In the entries below, how many lines contain the string "class"? State the number and nothing else.

[[ Material for the task, beginning ]]

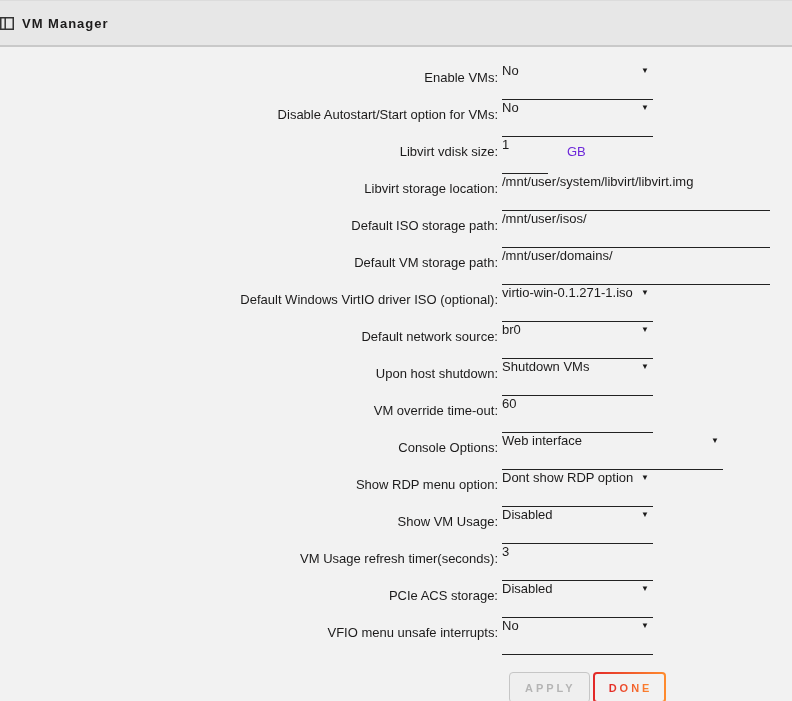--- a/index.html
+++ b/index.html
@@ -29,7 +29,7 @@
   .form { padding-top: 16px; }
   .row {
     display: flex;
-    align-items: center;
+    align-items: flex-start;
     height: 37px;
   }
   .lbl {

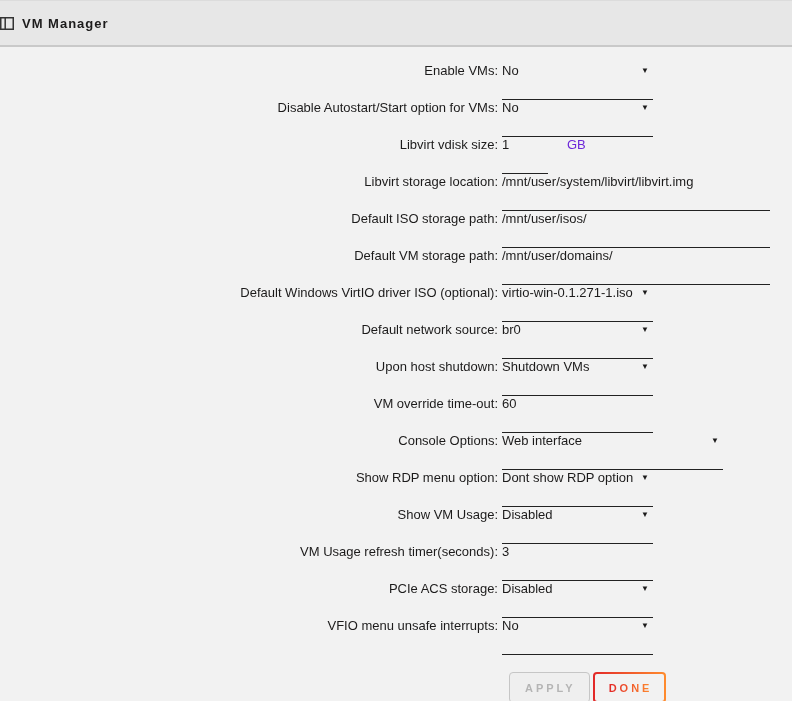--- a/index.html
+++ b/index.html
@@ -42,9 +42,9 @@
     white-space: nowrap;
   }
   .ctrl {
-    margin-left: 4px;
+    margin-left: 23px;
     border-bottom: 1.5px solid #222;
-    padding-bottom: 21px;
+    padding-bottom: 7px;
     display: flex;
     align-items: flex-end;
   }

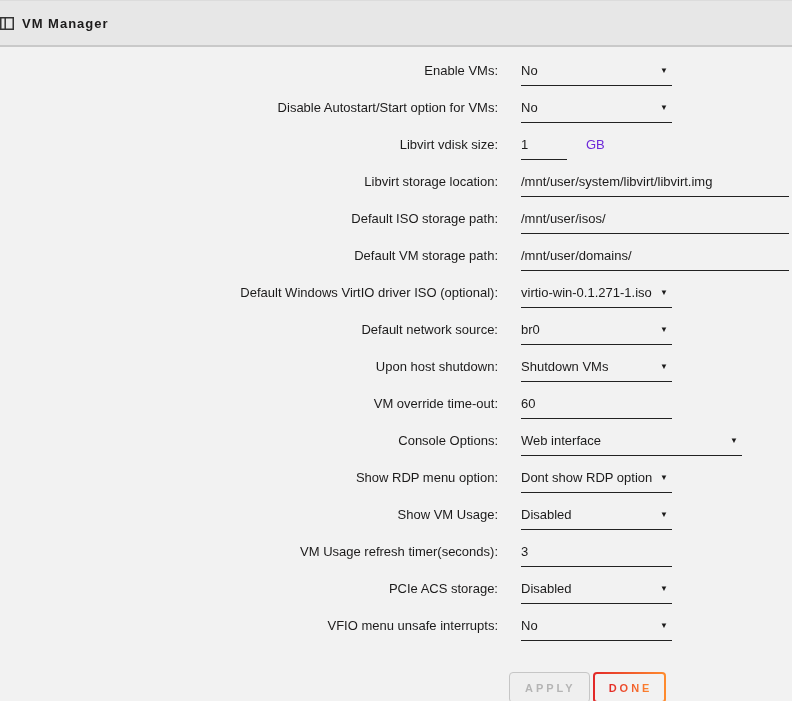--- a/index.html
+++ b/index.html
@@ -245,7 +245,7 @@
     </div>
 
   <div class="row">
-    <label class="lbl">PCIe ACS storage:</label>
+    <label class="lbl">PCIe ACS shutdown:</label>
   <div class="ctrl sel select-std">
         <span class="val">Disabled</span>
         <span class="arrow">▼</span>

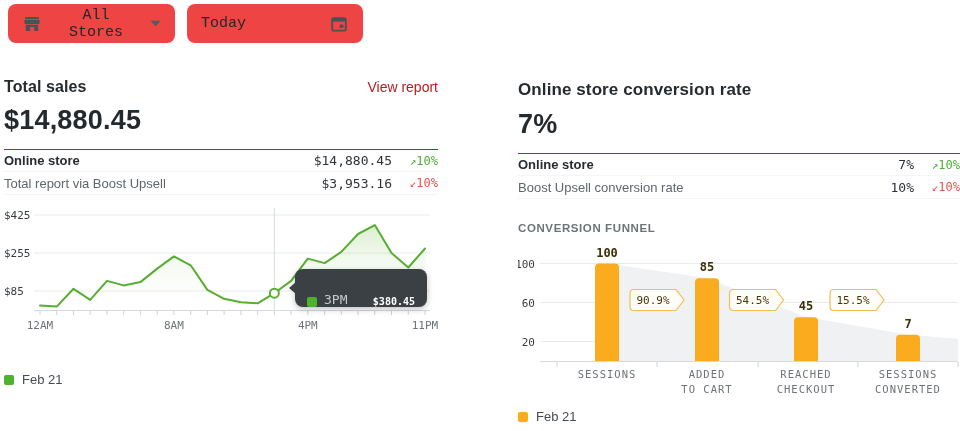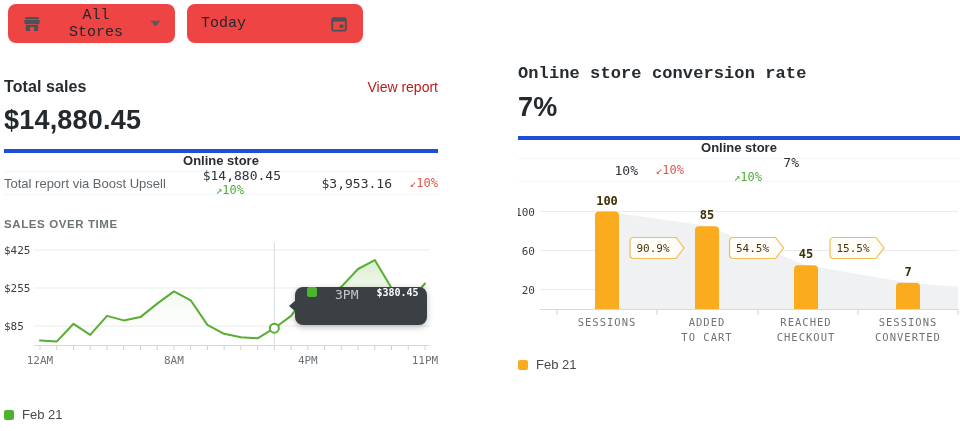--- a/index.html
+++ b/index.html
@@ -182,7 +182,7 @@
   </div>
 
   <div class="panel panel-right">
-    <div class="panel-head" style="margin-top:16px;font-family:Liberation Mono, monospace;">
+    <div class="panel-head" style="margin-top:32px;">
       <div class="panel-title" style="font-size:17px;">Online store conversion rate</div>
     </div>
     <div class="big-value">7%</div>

[[ Material for the task, end ]]

- [Exercise answer]:
11